I have been a vegetarian for about 8 years now, so things like tofu and mung beans sprouts are typical fare by now. But the one vegan staple that I have never attempted to make is vegan cashew cheese.
Cashew cheese can be anything from a sauce, to a more solid, crumbly form that you can toss in a salad or spread on crackers. I have never attempted it because every recipe I saw called for ingredients I didn’t have and wasn’t going to sell an organ to buy, like miso paste.
On one of my recent “I’m going to clean up my diet! Oh wait, is that Pinot Grigio?” kicks I decided I needed to reduce my dairy intake. We already use almond milk, so cheese is the main type of dairy consumed in my house. I decided to do some research and recipe testing and find a way to make some vegan mac and cheese. Ok, I didn’t say I was going to eat SUPER healthy.
This cashew cheese sauce was so incredibly easy, I can’t believe it took me this long to try it. And the cashew base is so versatile, I can see myself experimenting with a lot of different flavors in the future!
Every cashew cheese recipe begins with soaking cashews. This softens them, and also breaks down the phytic acids which can make nuts hard to digest. It is recommended that you soak the nuts overnight, but if I am in a big hurry I soak them in hot water (like, from my tea kettle) for an hour.

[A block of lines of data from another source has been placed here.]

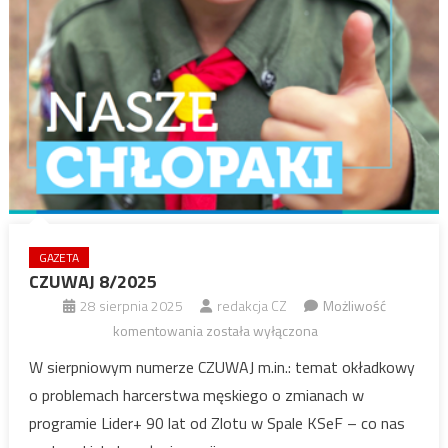
GAZETA
CZUWAJ 8/2025
28 sierpnia 2025
redakcja CZ
Możliwość
CZUWAJ
komentowania
została wyłączona
8/2025
W sierpniowym numerze CZUWAJ m.in.: temat okładkowy
o problemach harcerstwa męskiego o zmianach w
programie Lider+ 90 lat od Zlotu w Spale KSeF – co nas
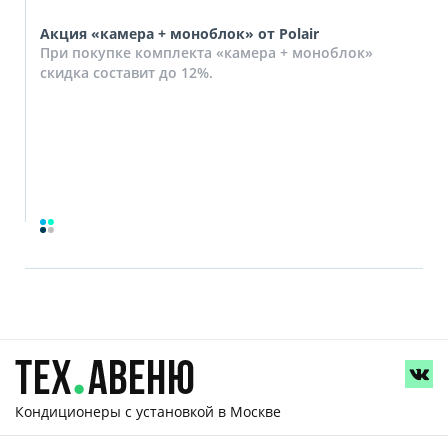
Акция «камера + моноблок» от Polair
При покупке комплекта «камера + моноблок»
скидка составит до 12%.
Кондиционеры с установкой
в Москве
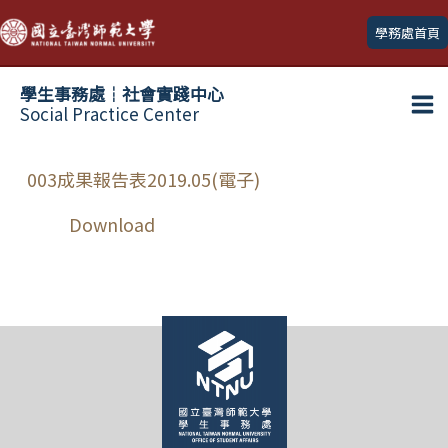
跳
學務處首頁
至
主
學生事務處┆社會實踐中心
要
Social Practice Center
Ma
內
容
Me
003成果報告表2019.05(電子)
Download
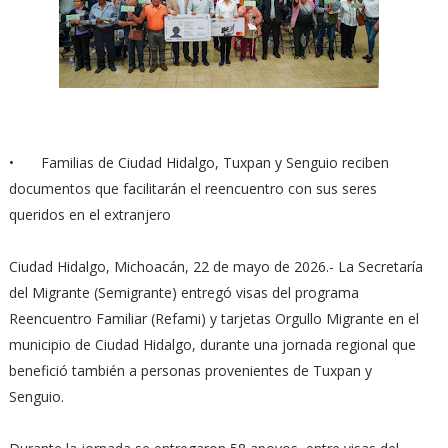
•
Familias de Ciudad Hidalgo, Tuxpan y Senguio reciben
documentos que facilitarán el reencuentro con sus seres
queridos en el extranjero
Ciudad Hidalgo, Michoacán, 22 de mayo de 2026.- La Secretaría
del Migrante (Semigrante) entregó visas del programa
Reencuentro Familiar (Refami) y tarjetas Orgullo Migrante en el
municipio de Ciudad Hidalgo, durante una jornada regional que
benefició también a personas provenientes de Tuxpan y
Senguio.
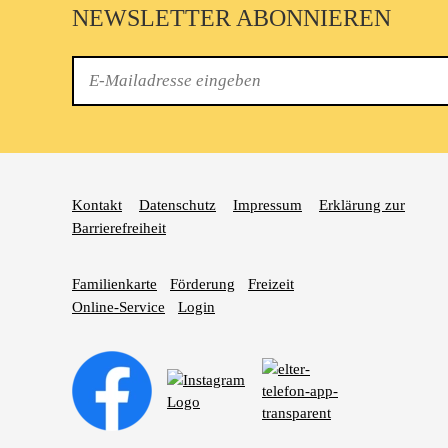
NEWSLETTER ABONNIEREN
E-
Mail
Kontakt
Datenschutz
Impressum
Erklärung zur
Barrierefreiheit
Familienkarte
Förderung
Freizeit
Online-Service
Login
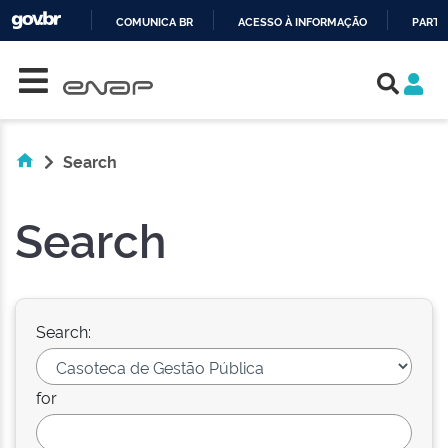
COMUNICA BR
ACESSO À INFORMAÇÃO
PARTI
Skip navigation
IR
PARA
O
CONTEÚDO
Search
Search
Search:
for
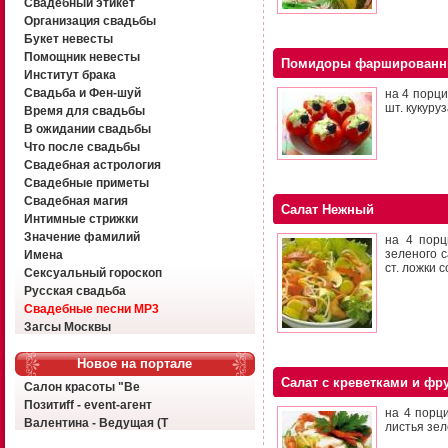
Свадебный этикет
Организация свадьбы
Букет невесты
Помощник невесты
Помидоры фарширован
Институт брака
Свадьба и Фен-шуй
на 4 порци
шт. кукуру
Время для свадьбы
В ожидании свадьбы
Что после свадьбы
Свадебная астрология
Свадебные приметы
Свадебная магия
Салат Нежный
Интимные стрижки
Значение фамилий
на 4 порц
зеленого с
Имена
ст. ложки с
Сексуальный гороскоп
Русская свадьба
Свадебные песни MP3
Загсы Москвы
Новое на портале
Салат с креветками и фр
Салон красоты "Ве
Позитиff - event-агент
на 4 порц
Валентина - Ведущая (Т
листья зел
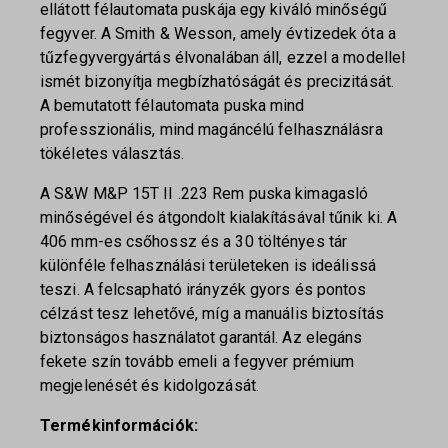
ellátott félautomata puskája egy kiváló minőségű
fegyver. A Smith & Wesson, amely évtizedek óta a
tűzfegyvergyártás élvonalában áll, ezzel a modellel
ismét bizonyítja megbízhatóságát és precizitását.
A bemutatott félautomata puska mind
professzionális, mind magáncélú felhasználásra
tökéletes választás.
A S&W M&P 15T II .223 Rem puska kimagasló
minőségével és átgondolt kialakításával tűnik ki. A
406 mm-es csőhossz és a 30 töltényes tár
különféle felhasználási területeken is ideálissá
teszi. A felcsapható irányzék gyors és pontos
célzást tesz lehetővé, míg a manuális biztosítás
biztonságos használatot garantál. Az elegáns
fekete szín tovább emeli a fegyver prémium
megjelenését és kidolgozását.
Termékinformációk:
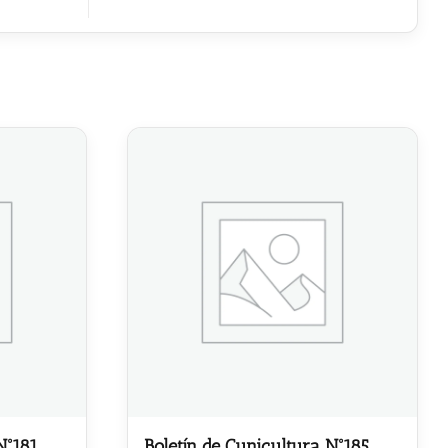
Nº181
Boletín de Cunicultura Nº185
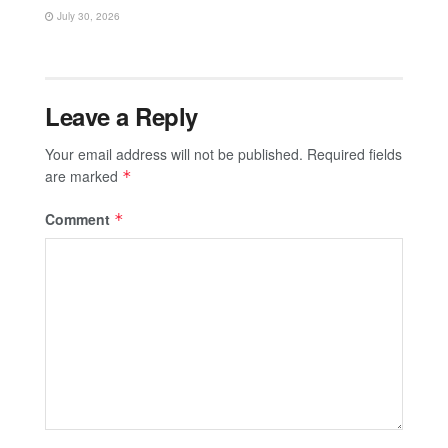
July 30, 2026
Leave a Reply
Your email address will not be published.
Required fields
are marked
*
Comment
*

I have gotten a lot of grief over the years because I have a Ninja Mega Kitchen System instead of a Vitamix. “You NEED a Vitamix for smooth nut butters.” “The Ninja doesn’t have enough power to make nut cheeses …” False! Now, I think Vitamix’s are pretty awesome, and someday I probably will own one, but if a $450 blender is not in your budget I am here to tell you the Ninja will get this cashew cheese to a completely smooth, liquid form. Now, not all Ninja’s are created equal. Many have lower wattage and horsepower and probably wouldn’t blend it smoothly. But this one gets the job done for a fraction of the price. Note that I do prefer to use the individual serving cup size of attachment vs the larger ones for the smoothest result.
Without further adieu …
- 1 Cup raw cashews, soaked
- 1 Cup unsweetened almond milk
- 1/2 C nutritional yeast flakes
- 1 minced garlic clove or 1/2 t garlic powder
- 1/2 t turmeric
- 1/2 t salt
- Mix all ingredients in a high speed blender until smooth. Salt to taste. Will keep covered in fridge for one week.